(Task requirements)
The word "Advanced" may appear in some of the lines below. State how many lines contain it, and write only that number.

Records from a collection

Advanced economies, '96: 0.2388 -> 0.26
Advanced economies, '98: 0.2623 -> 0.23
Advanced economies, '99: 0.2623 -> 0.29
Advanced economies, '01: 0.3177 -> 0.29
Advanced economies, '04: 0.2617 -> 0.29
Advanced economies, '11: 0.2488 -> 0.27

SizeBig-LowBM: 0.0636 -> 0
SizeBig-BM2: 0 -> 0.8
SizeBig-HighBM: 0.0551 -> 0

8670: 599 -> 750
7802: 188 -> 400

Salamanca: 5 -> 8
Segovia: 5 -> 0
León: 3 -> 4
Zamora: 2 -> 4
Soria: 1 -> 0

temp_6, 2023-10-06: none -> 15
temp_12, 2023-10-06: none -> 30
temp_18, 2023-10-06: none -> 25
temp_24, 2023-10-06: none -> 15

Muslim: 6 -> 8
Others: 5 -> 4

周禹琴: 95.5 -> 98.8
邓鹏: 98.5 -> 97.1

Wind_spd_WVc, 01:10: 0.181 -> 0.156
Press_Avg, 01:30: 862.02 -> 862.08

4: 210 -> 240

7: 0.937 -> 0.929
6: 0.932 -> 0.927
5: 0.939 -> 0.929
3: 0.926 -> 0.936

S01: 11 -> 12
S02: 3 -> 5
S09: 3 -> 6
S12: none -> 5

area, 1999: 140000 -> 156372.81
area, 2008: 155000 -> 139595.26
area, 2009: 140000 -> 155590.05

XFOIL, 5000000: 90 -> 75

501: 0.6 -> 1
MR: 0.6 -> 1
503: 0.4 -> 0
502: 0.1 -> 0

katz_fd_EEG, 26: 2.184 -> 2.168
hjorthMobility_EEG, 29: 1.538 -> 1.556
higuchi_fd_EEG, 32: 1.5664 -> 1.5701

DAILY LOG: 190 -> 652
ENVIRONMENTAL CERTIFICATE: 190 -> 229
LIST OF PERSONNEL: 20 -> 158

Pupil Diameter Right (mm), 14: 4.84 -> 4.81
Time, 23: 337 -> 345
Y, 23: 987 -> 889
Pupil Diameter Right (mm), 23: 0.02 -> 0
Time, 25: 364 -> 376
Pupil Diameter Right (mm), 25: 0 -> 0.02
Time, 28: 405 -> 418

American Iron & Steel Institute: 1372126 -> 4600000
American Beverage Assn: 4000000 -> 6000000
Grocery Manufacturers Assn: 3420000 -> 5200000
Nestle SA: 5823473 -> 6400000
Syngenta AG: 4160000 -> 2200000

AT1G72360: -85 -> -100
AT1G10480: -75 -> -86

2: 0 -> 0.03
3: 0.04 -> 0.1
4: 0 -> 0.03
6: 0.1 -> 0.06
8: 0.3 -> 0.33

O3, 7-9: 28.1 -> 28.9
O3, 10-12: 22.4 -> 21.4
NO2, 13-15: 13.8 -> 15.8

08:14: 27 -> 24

(Exercise solution)
6